Anyway, on that morning, a hundred years ago, I walked and walked, and cried, and prayed, because there was just nothing else I could do. After a while I turned to head home, and there in the sky was a rainbow, which the Bible tells us is God's promise to never again destroy the world in a flood. I really felt that the rainbow, for me, was a promise from God that eventually, everything would turn out all right.

I remember that rainbow every day, just about.

I remembered it last night when I got a call from the Pennsylvania State Police, asking me to please call my mother and "reassure" her. She'd called 9-1-1 to complain that she couldn't get her caregiver to leave the house. I explained to the trooper that she has Alzheimer's and doesn't understand that she must have 24-hour care. He was understanding, but I could imagine him rolling his eyes at the ceiling in exasperation.

So I called Mom's house, and she answered the phone, even though it was after 11pm her time, and she should have been in bed. I tried to "reassure" her, and she reacted just as I knew she would, with invective and curses, threats to cut me out of her will, loud and angry demands to be given a competency exam, and just plain old mean ass shit-talk. Nothing I could say made any difference in her anger.
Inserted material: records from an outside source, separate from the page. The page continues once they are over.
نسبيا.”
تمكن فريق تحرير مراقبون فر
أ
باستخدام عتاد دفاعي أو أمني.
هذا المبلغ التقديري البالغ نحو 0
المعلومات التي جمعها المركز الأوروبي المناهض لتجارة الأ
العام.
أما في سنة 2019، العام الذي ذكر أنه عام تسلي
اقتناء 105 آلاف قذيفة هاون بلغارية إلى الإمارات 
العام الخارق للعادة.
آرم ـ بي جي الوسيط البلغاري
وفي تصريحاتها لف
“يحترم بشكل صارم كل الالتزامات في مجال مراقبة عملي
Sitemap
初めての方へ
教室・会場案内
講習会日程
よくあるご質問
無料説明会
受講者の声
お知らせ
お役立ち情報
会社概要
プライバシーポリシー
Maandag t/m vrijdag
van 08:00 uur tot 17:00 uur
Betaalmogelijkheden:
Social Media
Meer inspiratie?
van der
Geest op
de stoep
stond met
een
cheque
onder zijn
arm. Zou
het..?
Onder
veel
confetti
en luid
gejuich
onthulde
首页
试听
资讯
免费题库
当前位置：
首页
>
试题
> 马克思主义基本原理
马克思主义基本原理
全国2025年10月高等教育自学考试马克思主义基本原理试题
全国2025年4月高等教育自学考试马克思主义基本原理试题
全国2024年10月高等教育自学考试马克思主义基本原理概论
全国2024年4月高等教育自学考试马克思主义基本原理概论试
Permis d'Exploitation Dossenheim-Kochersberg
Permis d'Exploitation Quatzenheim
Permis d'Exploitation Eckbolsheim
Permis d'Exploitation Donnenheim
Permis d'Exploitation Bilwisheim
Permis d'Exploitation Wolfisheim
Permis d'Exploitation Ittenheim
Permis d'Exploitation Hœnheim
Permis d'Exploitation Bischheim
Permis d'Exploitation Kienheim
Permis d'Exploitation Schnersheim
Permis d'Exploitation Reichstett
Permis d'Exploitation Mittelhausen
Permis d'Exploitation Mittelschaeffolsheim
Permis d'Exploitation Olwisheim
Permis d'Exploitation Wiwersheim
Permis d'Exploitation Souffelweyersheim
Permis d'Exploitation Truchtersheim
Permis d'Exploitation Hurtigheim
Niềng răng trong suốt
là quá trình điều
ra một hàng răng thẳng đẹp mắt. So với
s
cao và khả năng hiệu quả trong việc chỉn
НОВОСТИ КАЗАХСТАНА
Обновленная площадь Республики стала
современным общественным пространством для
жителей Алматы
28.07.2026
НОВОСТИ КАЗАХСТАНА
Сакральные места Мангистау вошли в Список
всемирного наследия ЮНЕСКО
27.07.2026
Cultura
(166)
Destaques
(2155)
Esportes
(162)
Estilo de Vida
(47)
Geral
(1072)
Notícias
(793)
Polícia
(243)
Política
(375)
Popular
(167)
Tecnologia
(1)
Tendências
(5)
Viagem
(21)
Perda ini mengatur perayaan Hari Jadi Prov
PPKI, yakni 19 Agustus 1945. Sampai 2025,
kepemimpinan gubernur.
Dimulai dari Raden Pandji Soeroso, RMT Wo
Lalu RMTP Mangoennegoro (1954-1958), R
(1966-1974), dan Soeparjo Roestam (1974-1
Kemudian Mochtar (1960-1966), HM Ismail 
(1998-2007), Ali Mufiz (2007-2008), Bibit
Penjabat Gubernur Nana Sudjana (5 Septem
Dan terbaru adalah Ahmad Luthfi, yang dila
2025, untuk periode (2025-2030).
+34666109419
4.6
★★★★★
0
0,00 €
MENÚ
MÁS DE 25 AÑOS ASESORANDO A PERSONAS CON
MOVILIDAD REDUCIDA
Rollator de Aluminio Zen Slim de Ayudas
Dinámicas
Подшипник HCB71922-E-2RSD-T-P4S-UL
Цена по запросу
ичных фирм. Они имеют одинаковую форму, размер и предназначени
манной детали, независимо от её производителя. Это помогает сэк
Finally I just gave up, and as she shouted, just said over and over again, "I love you, Mom," hoping that somewhere in that ravaged mind the woman I admired so when I was growing up would hear my words.

She hung up on me in her fury, and after a few minutes I called back and asked to speak to her caregiver, which she let me do, to my surprise. I had a long chat with the caregiver, a pleasant chat; the woman is surely earning a place in heaven putting up with this aggressive, nasty stage of Alzheimer's.

I'm trying to keep the rainbow foremost in my mind.